Problem requirements
Bring together copies of the lines in the data below that contain the word "weiterer".

Saved data entries:
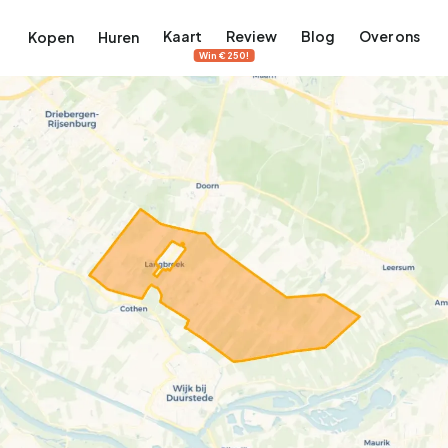
Kaart
Review
Blog
Over ons
Kopen
Huren
Win €250!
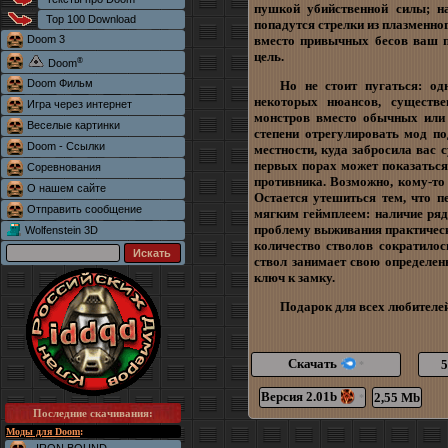
пушкой убийственной силы; н
Top 100 Download
попадутся стрелки из плазменно
Doom 3
вместо привычных бесов ваш п
цель.
®
Doom
Doom Фильм
Но не стоит пугаться: од
некоторых нюансов, существ
Игра через интернет
монстров вместо обычных или 
Веселые картинки
степени отрегулировать мод по
Doom - Ссылки
местности, куда забросила вас 
первых порах может показатьс
Соревнования
противника. Возможно, кому-то 
О нашем сайте
Остается утешиться тем, что п
Отправить сообщение
мягким геймплеем: наличие ряд
проблему выживания практически
Wolfenstein 3D
количество стволов сократилос
ствол занимает свою определен
ключ к замку.
Подарок для всех любителе
Скачать
5
*
Версия 2.01b
2,55 Mb
*
Последние скачивания
:
Моды для Doom
:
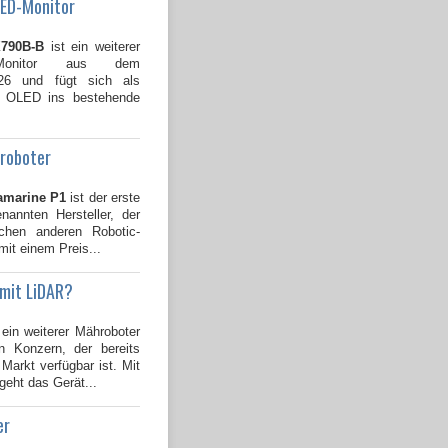
LED-Monitor
790B-B
ist ein weiterer
Monitor aus dem
026 und fügt sich als
B OLED ins bestehende
groboter
amarine P1
ist der erste
annten Hersteller, der
ichen anderen Robotic-
mit einem Preis...
 mit LiDAR?
 ein weiterer Mähroboter
 Konzern, der bereits
Markt verfügbar ist. Mit
geht das Gerät...
er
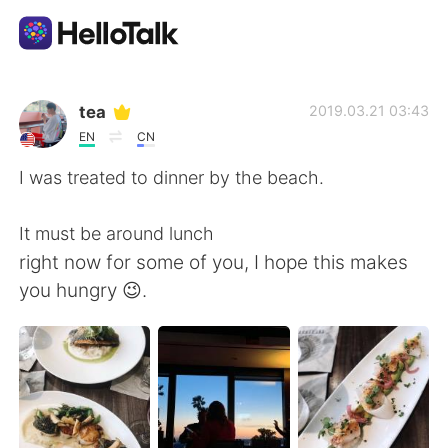
Aplicativo de troca de idioma
tea
2019.03.21 03:43
EN
CN
AI Grammar Checker
I was treated to dinner by the beach.
Português
It must be around lunch
right now for some of you, I hope this makes
you hungry 😉.
English
简体中文
繁體中文
Español
العربية
Français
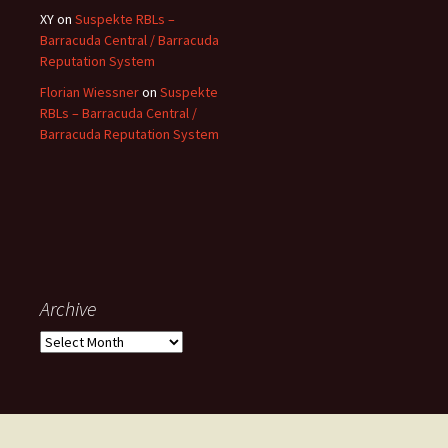
XY
on
Suspekte RBLs –
Barracuda Central / Barracuda
Reputation System
Florian Wiessner
on
Suspekte
RBLs – Barracuda Central /
Barracuda Reputation System
Archive
Archive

Expected output
ist ein weiterer
 ein weiterer Mähroboter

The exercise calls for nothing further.